- **DESCRIPTION OF THE TASK**:
Can you find the lines of the listing that include "Director" and copy every one?

- **INFORMATION**:
—————
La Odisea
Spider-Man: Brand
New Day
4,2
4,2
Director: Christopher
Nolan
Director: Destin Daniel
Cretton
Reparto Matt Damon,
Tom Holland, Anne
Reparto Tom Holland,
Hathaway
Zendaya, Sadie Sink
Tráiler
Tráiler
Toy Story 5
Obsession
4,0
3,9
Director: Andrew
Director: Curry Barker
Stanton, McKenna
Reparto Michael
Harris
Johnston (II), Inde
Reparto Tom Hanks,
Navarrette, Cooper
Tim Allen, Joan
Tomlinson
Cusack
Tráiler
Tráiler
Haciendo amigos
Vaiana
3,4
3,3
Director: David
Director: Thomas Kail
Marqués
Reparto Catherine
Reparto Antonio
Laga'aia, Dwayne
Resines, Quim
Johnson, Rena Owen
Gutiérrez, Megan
—————
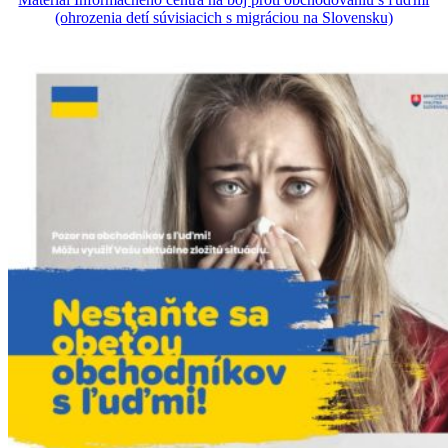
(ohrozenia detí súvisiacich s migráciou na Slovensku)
—————
- **RESPONSE BELOW**:
Director: Christopher
Director: Destin Daniel
Director: Andrew
Director: Curry Barker
Director: David
Director: Thomas Kail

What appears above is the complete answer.